Instructions for the task: When the line with "left eye: (772, 282)" appears below, start repeating lines exactly, and keep going through the line with "right front paw: (703, 936)"; add nothing outside that span.

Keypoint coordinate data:
BEGIN

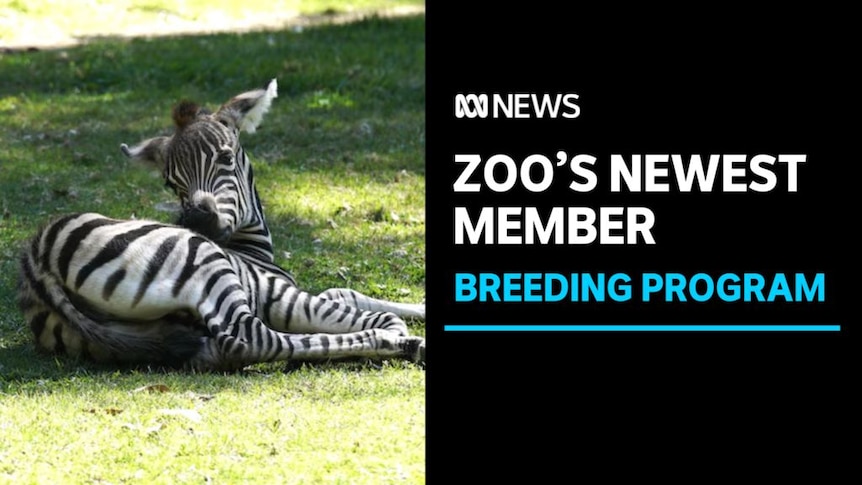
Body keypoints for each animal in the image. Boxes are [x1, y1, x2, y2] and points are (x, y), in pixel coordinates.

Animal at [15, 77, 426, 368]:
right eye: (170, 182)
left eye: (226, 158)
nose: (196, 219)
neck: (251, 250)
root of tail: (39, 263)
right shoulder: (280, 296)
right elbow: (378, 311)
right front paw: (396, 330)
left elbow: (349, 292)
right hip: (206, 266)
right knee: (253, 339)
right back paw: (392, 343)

END
BEGIN

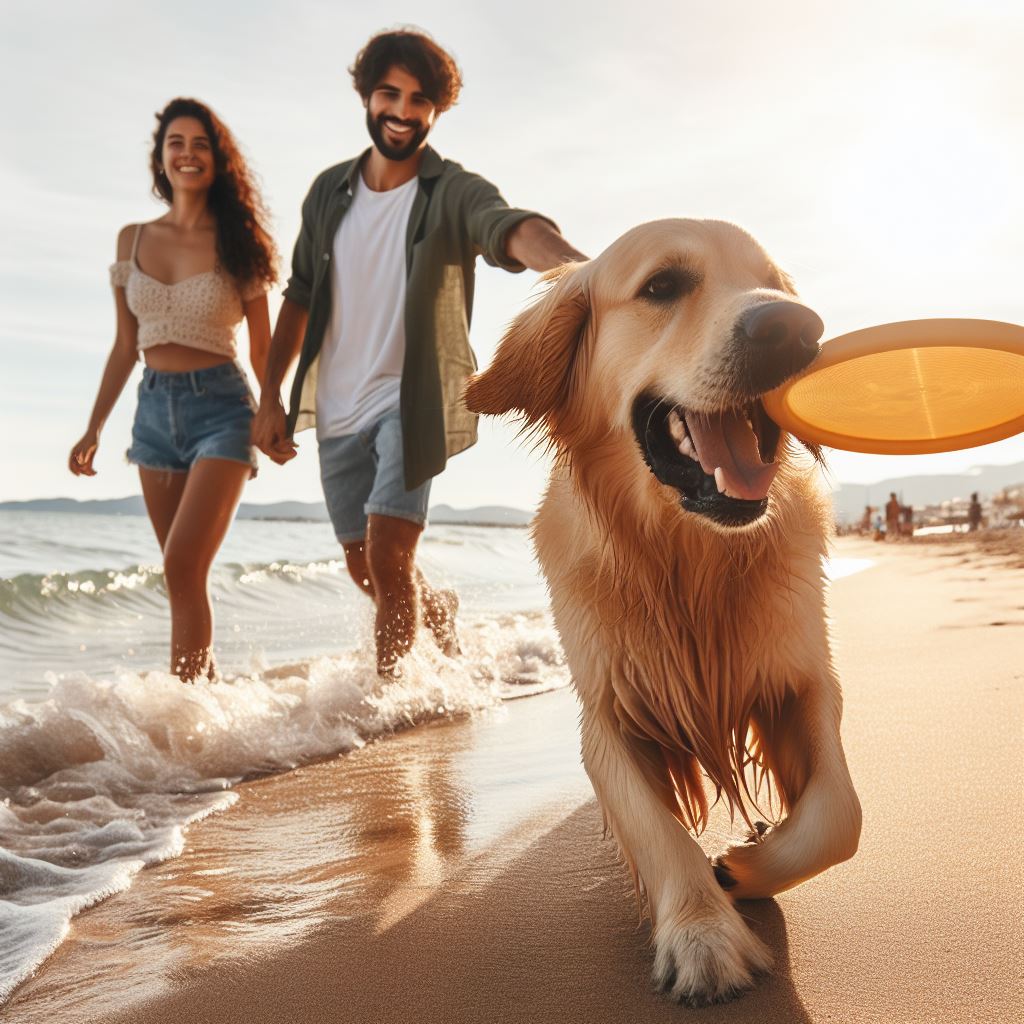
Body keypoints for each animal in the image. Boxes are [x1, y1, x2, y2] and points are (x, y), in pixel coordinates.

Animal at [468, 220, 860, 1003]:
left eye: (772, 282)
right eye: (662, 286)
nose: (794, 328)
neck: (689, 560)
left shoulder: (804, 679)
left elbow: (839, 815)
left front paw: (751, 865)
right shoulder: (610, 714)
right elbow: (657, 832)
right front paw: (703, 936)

END

Exercise result:
left eye: (772, 282)
right eye: (662, 286)
nose: (794, 328)
neck: (689, 560)
left shoulder: (804, 679)
left elbow: (839, 815)
left front paw: (751, 865)
right shoulder: (610, 714)
right elbow: (657, 832)
right front paw: (703, 936)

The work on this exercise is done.